## WHAT YOU NEED TO DO
Copy every line of the entries below word for word, leaving out the pictures.

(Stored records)
= = = =

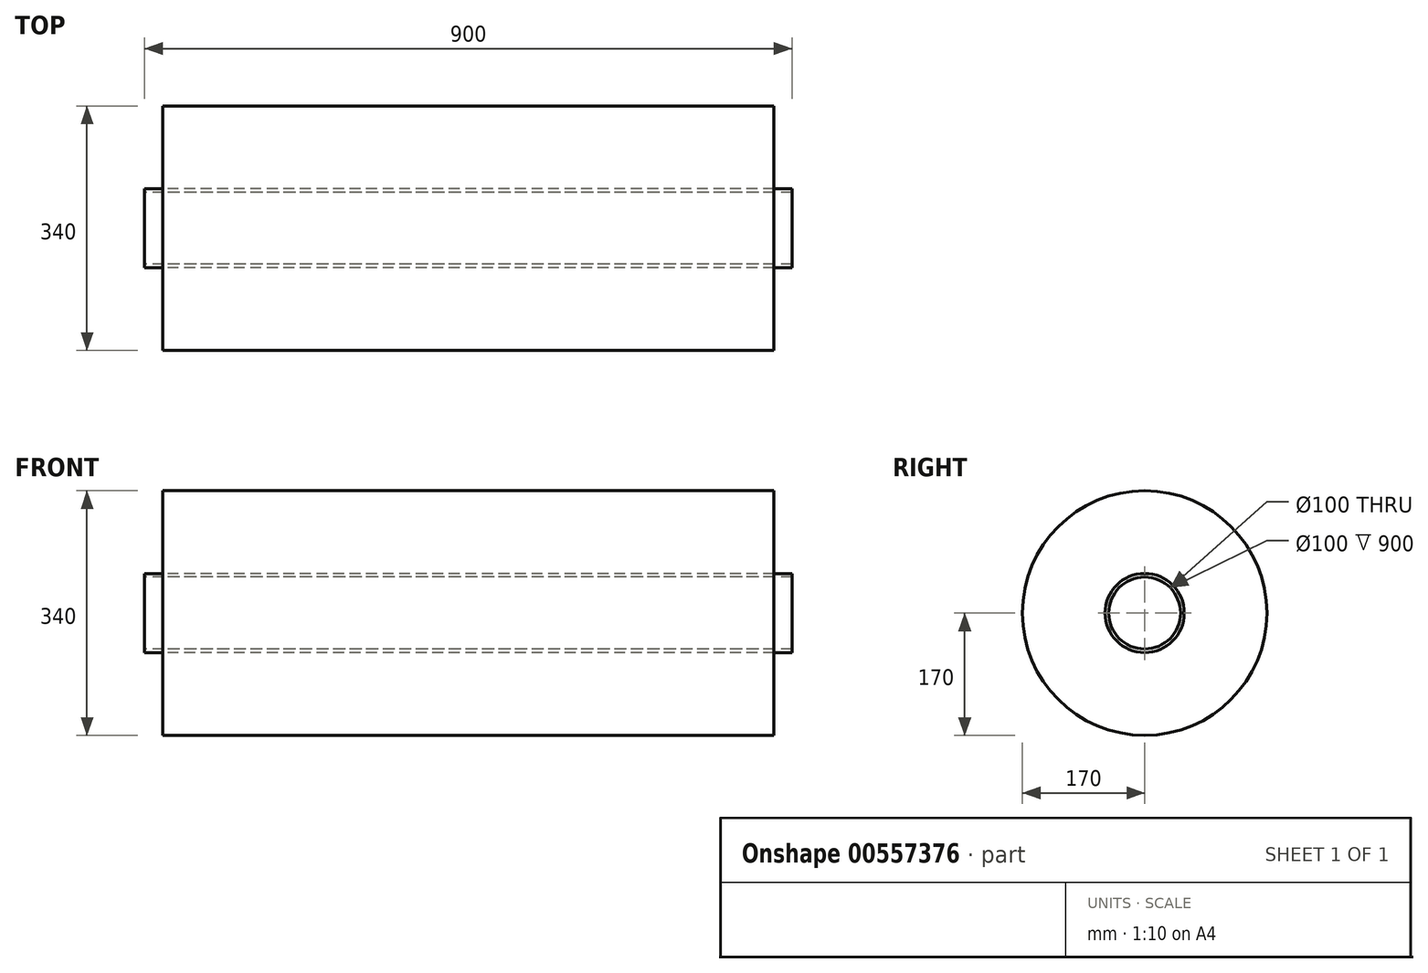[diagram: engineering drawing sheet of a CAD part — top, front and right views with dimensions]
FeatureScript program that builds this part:
annotation { "Feature Type Name" : "Feature", "Feature Type Description" : "" }
export const myFeature = defineFeature(function(context is Context, id is Id, definition is map)
    precondition{}
    {
        {
            var Q0;
            Q0=qCreatedBy(makeId("Right.planeOp"),FACE);
            var sketch = newSketch(context, id + "F0", { "sketchPlane" : qUnion([Q0])});
            skCircle(sketch, "E0", {"center": v(0, 0) * mm, "radius": 170 * mm});
            skCircle(sketch, "E1", {"center": v(0, 0) * mm, "radius": 50 * mm});
            skSolve(sketch);
        }
        {
            var Q0;
            Q0=makeQuery(id+"F0.imprint","IMPRINT",FACE,{"disambiguationData":[TD([[makeQuery(id+"F0.imprint","IMPRINT",EDGE,{"derivedFrom":sQuery(id+"F0.wireOp",EDGE,"E0")}),1.0]])]});
            var sketch = newSketch(context, id + "F1", { "sketchPlane" : qUnion([Q0])});
            skCircle(sketch, "E2", {"center": v(0, 0) * mm, "radius": 50 * mm});
            skCircle(sketch, "E3", {"center": v(0, 0) * mm, "radius": 55 * mm});
            skSolve(sketch);
        }
        {
            var Q0;
            Q0 = qSketchRegion(id + "F0", true);
            extrude(context, id + "F2", {"entities" : qUnion([Q0]), "endBound" : BoundingType.SYMMETRIC, "depth" : 850 * mm, "offsetDistance" : 25 * mm});
        }
        {
            var Q0;
            Q0 = qSketchRegion(id + "F1", true);
            extrude(context, id + "F3", {"entities" : qUnion([Q0]), "endBound" : BoundingType.SYMMETRIC, "depth" : 900 * mm, "offsetDistance" : 25 * mm});
        }
    });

= = = =

## TASK RESULT
[diagram: engineering drawing sheet of a CAD part — top, front and right views with dimensions]
FeatureScript program that builds this part:
annotation { "Feature Type Name" : "Feature", "Feature Type Description" : "" }
export const myFeature = defineFeature(function(context is Context, id is Id, definition is map)
    precondition{}
    {
        {
            var Q0;
            Q0=qCreatedBy(makeId("Right.planeOp"),FACE);
            var sketch = newSketch(context, id + "F0", { "sketchPlane" : qUnion([Q0])});
            skCircle(sketch, "E0", {"center": v(0, 0) * mm, "radius": 170 * mm});
            skCircle(sketch, "E1", {"center": v(0, 0) * mm, "radius": 50 * mm});
            skSolve(sketch);
        }
        {
            var Q0;
            Q0=makeQuery(id+"F0.imprint","IMPRINT",FACE,{"disambiguationData":[TD([[makeQuery(id+"F0.imprint","IMPRINT",EDGE,{"derivedFrom":sQuery(id+"F0.wireOp",EDGE,"E0")}),1.0]])]});
            var sketch = newSketch(context, id + "F1", { "sketchPlane" : qUnion([Q0])});
            skCircle(sketch, "E2", {"center": v(0, 0) * mm, "radius": 50 * mm});
            skCircle(sketch, "E3", {"center": v(0, 0) * mm, "radius": 55 * mm});
            skSolve(sketch);
        }
        {
            var Q0;
            Q0 = qSketchRegion(id + "F0", true);
            extrude(context, id + "F2", {"entities" : qUnion([Q0]), "endBound" : BoundingType.SYMMETRIC, "depth" : 850 * mm, "offsetDistance" : 25 * mm});
        }
        {
            var Q0;
            Q0 = qSketchRegion(id + "F1", true);
            extrude(context, id + "F3", {"entities" : qUnion([Q0]), "endBound" : BoundingType.SYMMETRIC, "depth" : 900 * mm, "offsetDistance" : 25 * mm});
        }
    });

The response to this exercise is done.